The operation of the dam built more than 40 years ago has been controversial.
Since 1963, the Glen Canyon Dam has blocked 90 percent of the sediment that provides habitat for plants and animals, beaches for campers and river runners and helped protect archaeological sites from erosion from the downstream Colorado. Several endangered species of fish have declined in numbers.
Environmentalists have decried the high flow experiments as meaningless without a plan for more steady flows and say the flooding better serves the interests of hydropower than natural resources.
The last high flow experiment in 2008 sent torrents of water from the dam on the Arizona-Utah line for 60 hours to mimic natural flooding. The results were short-lived, though, and newly built up sandbars eroded within months.
Compounding the erosion is the practice of sending more water through the dam in the daytime to maximize power generation, then trimming output at night.
The sediment provides a habitat for plants and animals, builds beaches for campers and river runners and helps protect archaeological sites from erosion and weathering.
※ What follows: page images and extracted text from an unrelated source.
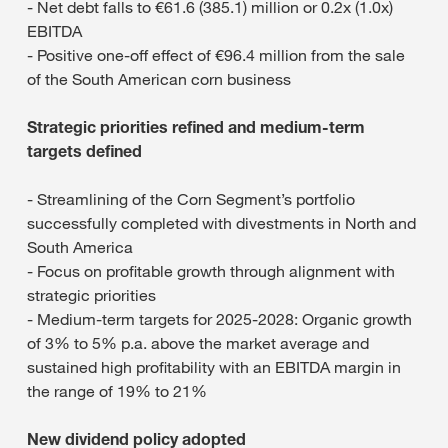
- Net debt falls to €61.6 (385.1) million or 0.2x (1.0x)
EBITDA
- Positive one-off effect of €96.4 million from the sale
of the South American corn business
Strategic priorities refined and medium-term
targets defined
- Streamlining of the Corn Segment’s portfolio
successfully completed with divestments in North and
South America
- Focus on profitable growth through alignment with
strategic priorities
- Medium-term targets for 2025-2028: Organic growth
of 3% to 5% p.a. above the market average and
sustained high profitability with an EBITDA margin in
the range of 19% to 21%
New dividend policy adopted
John Weisheit, conservation director for the Moab, Utah-based conservation group Living Rivers, said the plan won't work. Aside from getting rid of the dam, the next best thing would be to adjust the flows from the dam to restore the once muddy and warm river that was an ideal habitat, he said.
Salazar must determine if the Grand Canyon or "a few kilowatt hours" is more important, Weisheit said.
The plan for high flows would be developed partly on reports from the U.S. Geological Survey on the effects of the 2008 flood due out next month.
Salazar said high flows could be triggered partly by the sediment deposited when tributaries of the Colorado River downstream from the dam flood. That happens on average every one to two years, said John Hammill, chief of the USGS's Grand Canyon Monitoring and Research Center.
At that rate, it could take more than 30 years to build up sediment to levels existing before the dam was constructed, Hammill said. Keeping flows as low as possible after a manmade flood would help conserve the sandbars, but that flow regime would cut the amount of hydropower produced from the dam, he said.
"Finding that balance has always been a difficult task," he said.